I saw two of my dearest friends in the world just now as I was leaving the pharmacy with the pain meds I need to make it through the day. I was acutely aware of how I must've looked (they were very gracious about my condition, as they always are). But I also understand that God gives me pain to refine my character - He disciplines those He loves, and He helps through gentle and harsh nudges to guide me into becoming the person He needs me to be while I'm waiting to see Melissa again.
Pain like I'm going through these last several months in particular help me learn patience, tolerance for others and for my own flaws, and empathy for those whose shoes I could never walk in and whose shoes I'm not worthy to carry. I'm learning that all things end, including pain and the far worse symptoms I've dealt with recently. I've learned to rely on people in ways and for assistance I could NEVER have done even when Lissa was here (and which my band parents wouldn't believe I would ever do, I'll bet!). And as my writing gets picked up in more and more forums and formats around the world, I'm learning that while my body may be abandoning me and the opioids are having some deleterious effects I detest, my brain can still serve a purpose for Him while I'm here, and maybe even for my children and myself as well.

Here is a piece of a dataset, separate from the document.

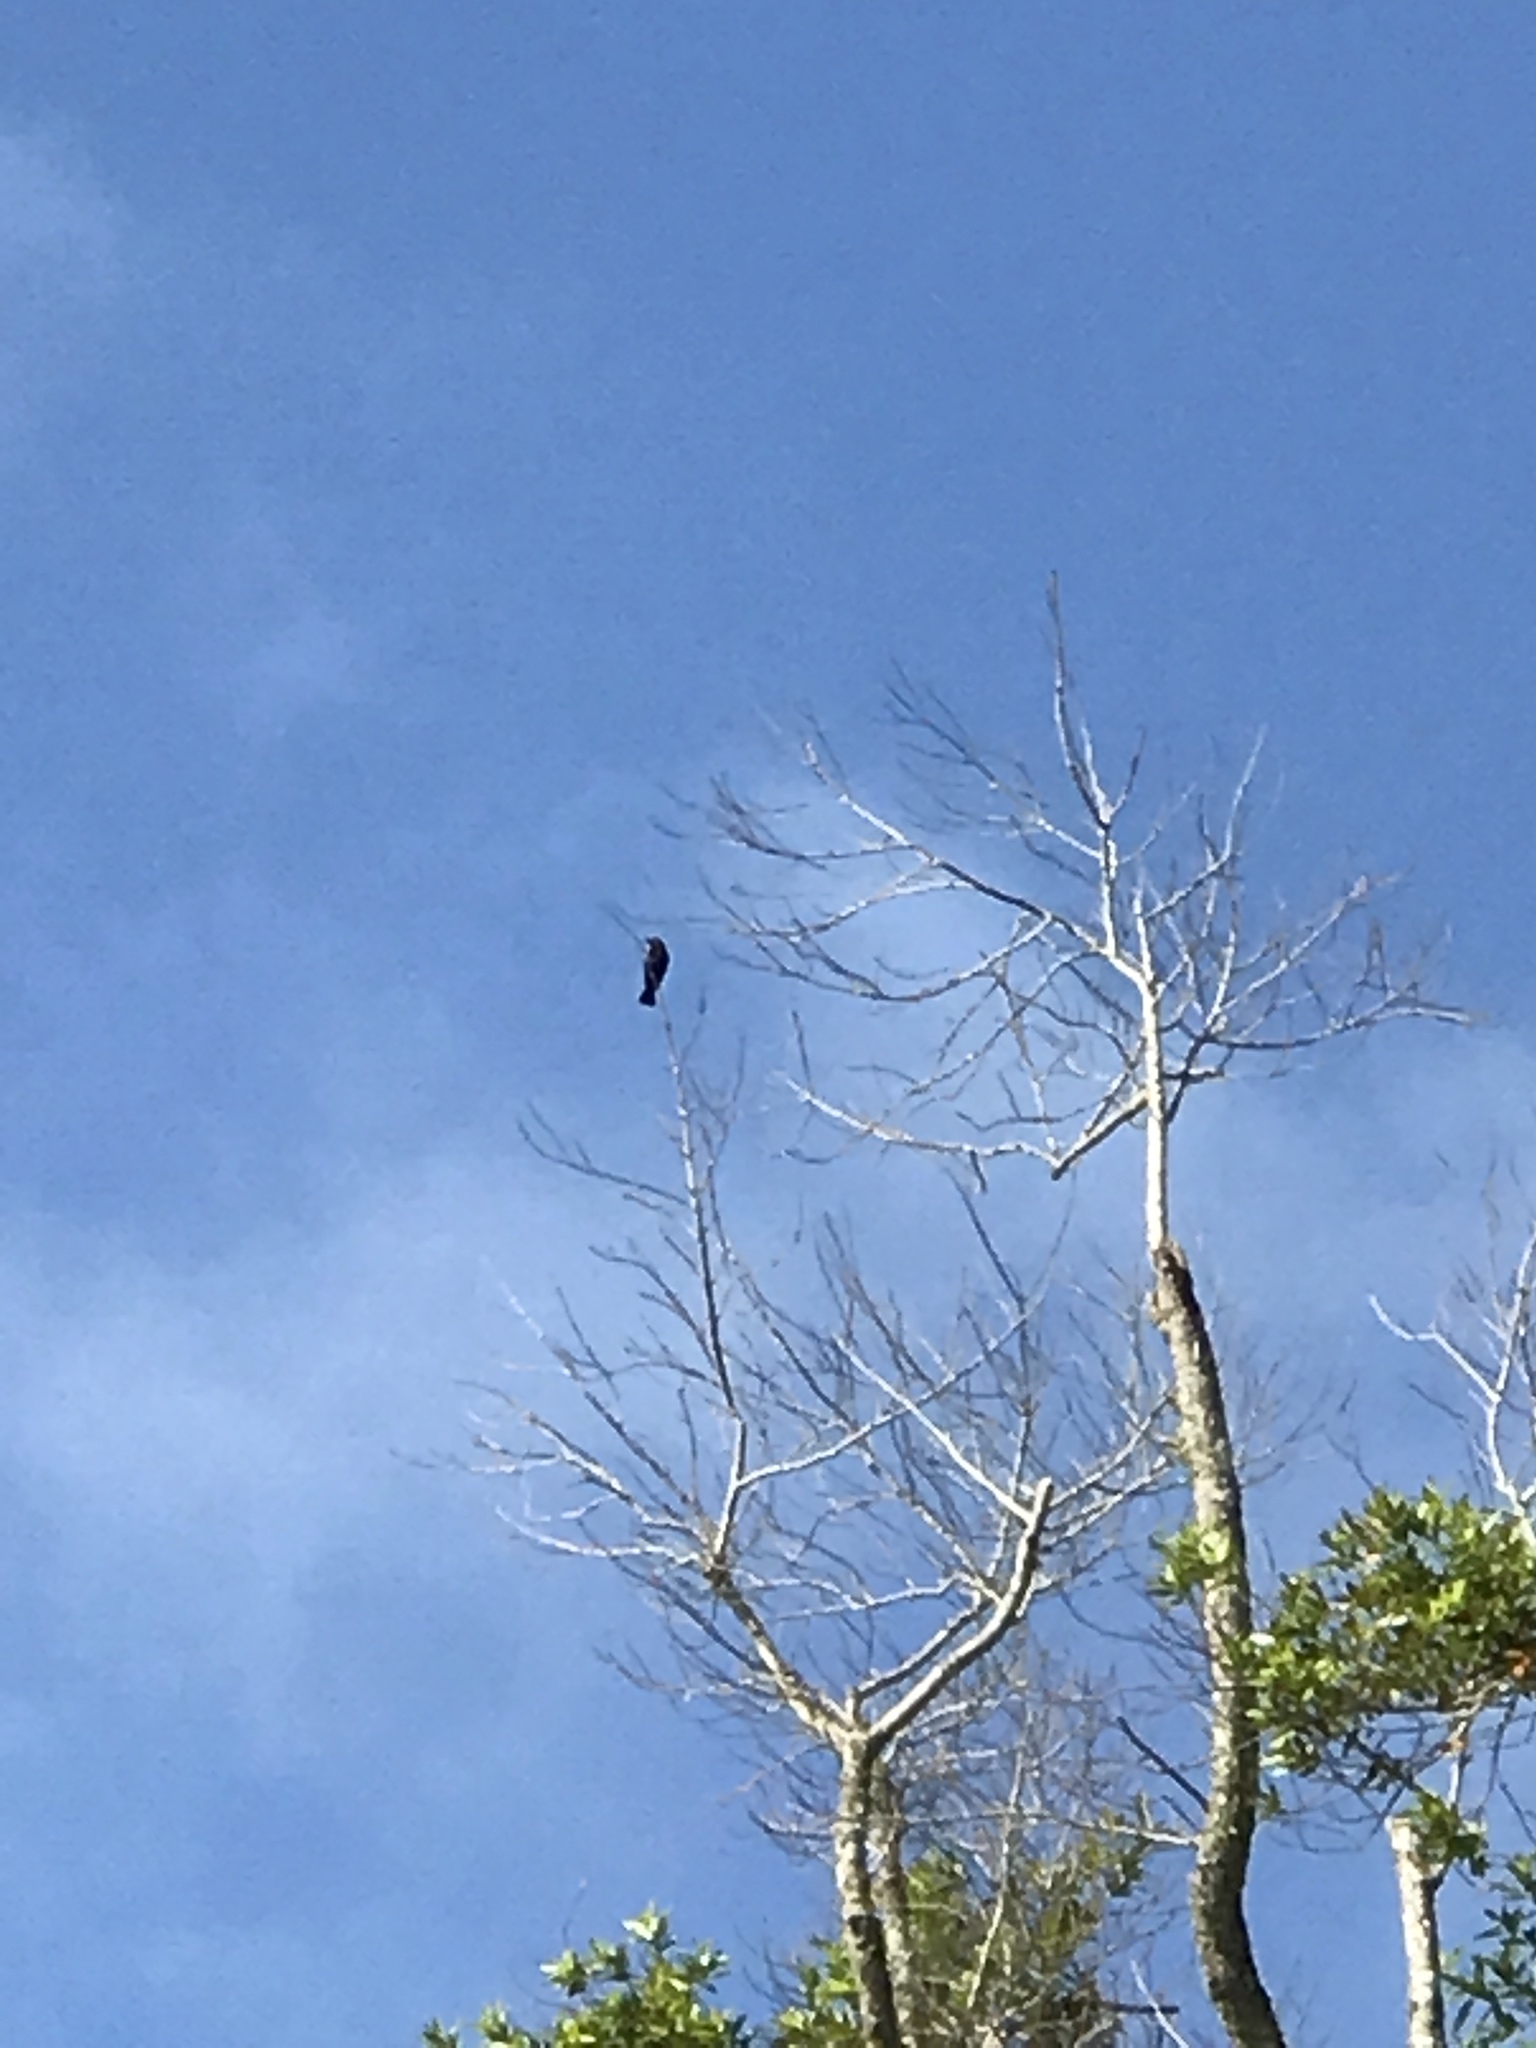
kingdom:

Life is not supposed to be a picnic. Prosperity gospel is bull. If it were true, then the apostles would have lived wonderful, blessed lives instead of being persecuted and (in most cases) being killed by the Romans in various and horrific ways. Daniel was thrown into the lion's den to be killed. Joseph languished in an Egyptian prison for two years after being sold into slavery by his own brothers. Moses was exiled for forty years and then forbidden to see the very Holy Land he'd spent forty years leading the people of Israel through the desert to because of one little indiscretion. King David was THE man after God's Own Heart, and he lived his life on the run for years between the time Samuel anointed him (and he slew Goliath) and the time he was finally king - and he spent more years on the run when he was almost overthrown by his own son. He lived a life of ups and downs, just like you and I do. And if neither David nor the apostles nor any other devout man of God could expect to be given a care-free life by being followers of the Lord, what right do you and I have to expect that? None. We are given the opportunity by God to grow as Christians through His trials by fire, and to come out the other side in one piece means we have been refined, and now are that much closer to Christ's likeness.
So if anyone is directing sympathy my way, your concern is misplaced. I'm still alive. I have my four youngest children living with me and delighting me every day, my treasured oldest son coming by my house more and more (sharing random math problems because he knows I delight in them!), my wonderful stepson for as long as he chooses to stay, and on top of that I get my beautiful ladyfriend and her charming daughters for companionship as well. And whenever I do eventually die, I get to go to Heaven and be with the Lord. And Melissa. And hopefully both Mom and Dad.
And Emerson.
Post-script:
I woke up this morning, virtually pain free for the first time in about a week and a half. You might take that for granted - I don't. Every moment of freedom from pain is to be savored when you live with it chronically, and the same is true of any aspect of life. God puts us through trials so we will appreciate the gifts He gives us the rest of the time. His treasures far outweigh His trials, even in this world, and when we die as believers and obedient followers of the Lord, we will be through with the trials altogether.
Remember, since God could bring us home any day He chooses, there's a reason you're still here on earth. There's still some good you can do; there's still some lesson you can learn. I try to remember that every day, and especially through the pain. We have a purpose, and that purpose is wrapped up in our membership in God's family of children. Never take that membership lightly - or the duty that goes along with it.